With the third issue, which was due to coincide with an annual event Red Star held every year, things took an alarming turn, at least for me as a journalist. After being away from work for several weeks the publisher contacted me on a Tuesday and said he wanted us to arrange an interview with a company within the next few days before the CEO went on holiday on Friday. This, after I had already given the other journalists and myself a set of assignments. I told him that this was a very tall order to arrange at such short notice, which he acknowledged.

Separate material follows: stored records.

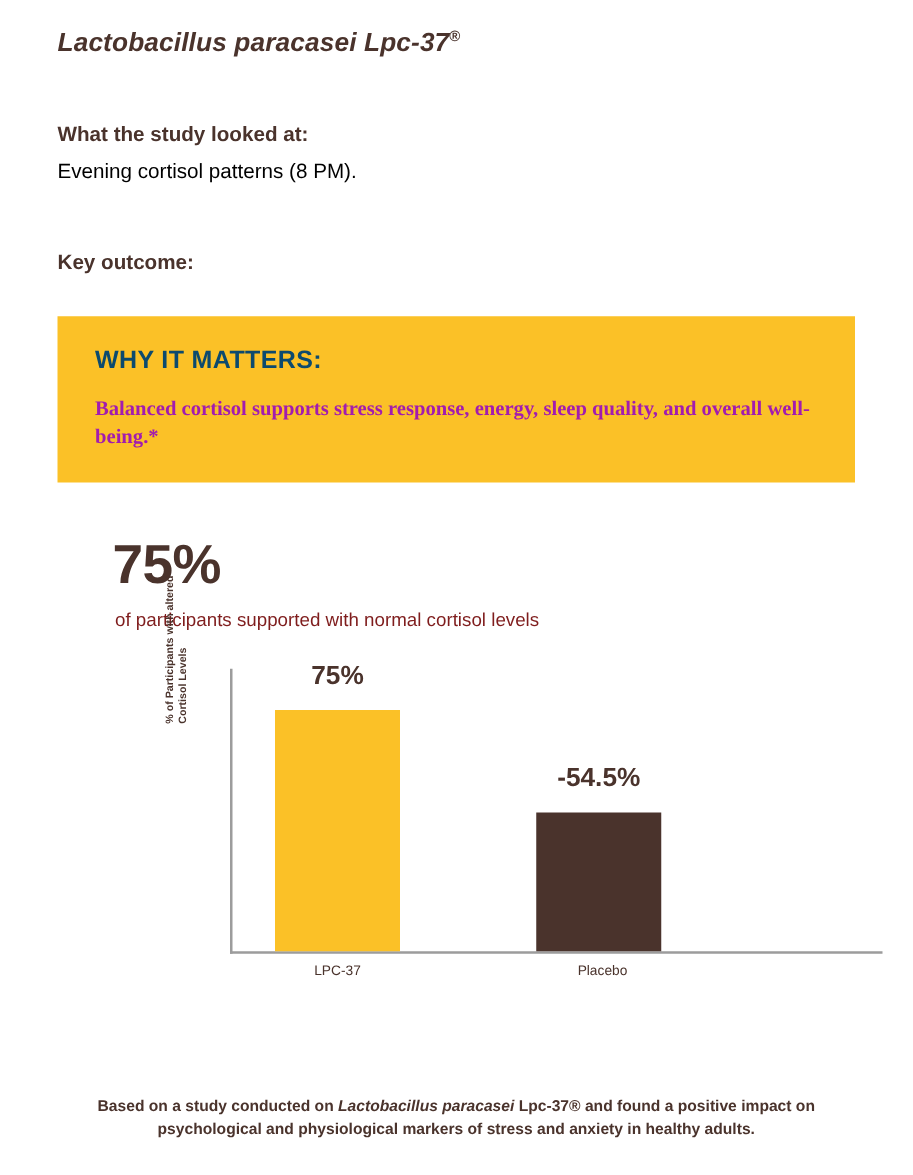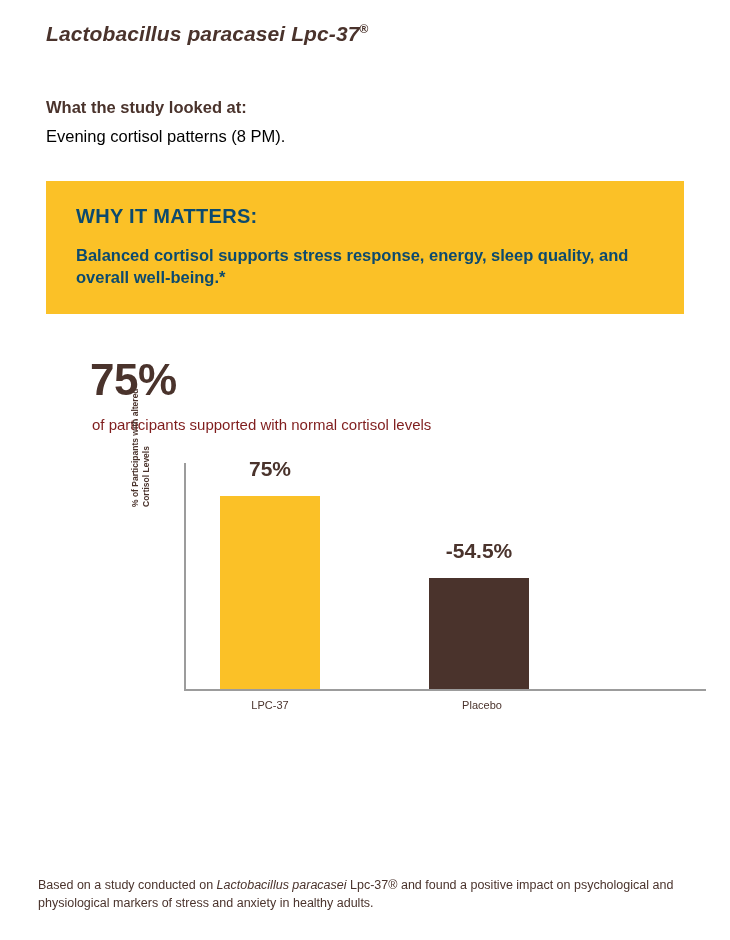--- a/index.html
+++ b/index.html
@@ -66,23 +66,24 @@
   .callout-title {
     font-size: 20px;
     font-weight: bold;
     color: #0c4a6e;
     letter-spacing: 0.3px;
   }
   .callout-body {
     margin-top: 16px;
     font-size: 16.5px;
     font-weight: bold;
-    color: #0c4a6e;
+    color: #a21caf;
     line-height: 1.35;
     max-width: 580px;
+    font-family: Liberation Serif, serif;
   }
   .big-stat {
     margin-top: 44px;
     margin-left: 44px;
     font-size: 44px;
     font-weight: bold;
     color: #4a332c;
     letter-spacing: -0.5px;
     line-height: 1;
   }
@@ -171,38 +172,40 @@
     width: 140px;
   }
   .lab-lpc { left: 114px; }
   .lab-placebo { left: 326px; }
 
   .footnote {
     position: absolute;
     left: 0;
     right: 0;
     bottom: 28px;
+    text-align: center;
     font-size: 12.5px;
-    font-weight: normal;
+    font-weight: bold;
     color: #4a332c;
     line-height: 1.45;
     padding: 0 38px;
   }
   .footnote i { font-style: italic; }
 </style>
 </head>
 <body>
 
 <div class="page">
 
   <h1 class="title"><span class="nonitalic">Lactobacillus paracasei</span> <span class="nonitalic">Lpc-37</span><span class="reg">®</span></h1>
 
   <div class="section-label">What the study looked at:</div>
   <div class="section-body">Evening cortisol patterns (8 PM).</div>
 
+  <div class="section-label">Key outcome:</div>
 
   <div class="callout">
     <div class="callout-title">WHY IT MATTERS:</div>
     <div class="callout-body">Balanced cortisol supports stress response, energy, sleep quality, and overall well-being.*</div>
   </div>
 
   <div class="big-stat">75%</div>
   <div class="big-stat-sub">of participants supported with normal cortisol levels</div>
 
   <div class="chart">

What I did not realise at the time was that this article was supposed to be paid for by the company being interviewed. In magazine publishing this is not uncommon but it invariably involves informing the reader that the article has been ‘sponsored’. However, in this case, the publisher had no intention of pointing this out and was happy for it to be presented as a normally-researched article. This contravenes all the ethics of journalism, which anyone with a modicum of intelligence will be aware of.

That particular article went unpublished and now the owner of the company appears to be reluctant to pay me for the four articles I wrote for that issue, as well as three others I spent a good deal of time editing. He has accused me of wasting his money, when this situation should never have arisen in the first place. Had things continued in the same vein, my job as editor would have become redundant anyway, as he seemed perfectly willing to go over my head in order to fulfil his squalid, money-grabbing aims. What had begun as a decent magazine was in the process of becoming a mere brochure.

All businesses need time to flourish and perhaps magazine publishing more than most. Not realising this is, in my view, a route to disaster, one the head of Red Star seems ever keen to follow.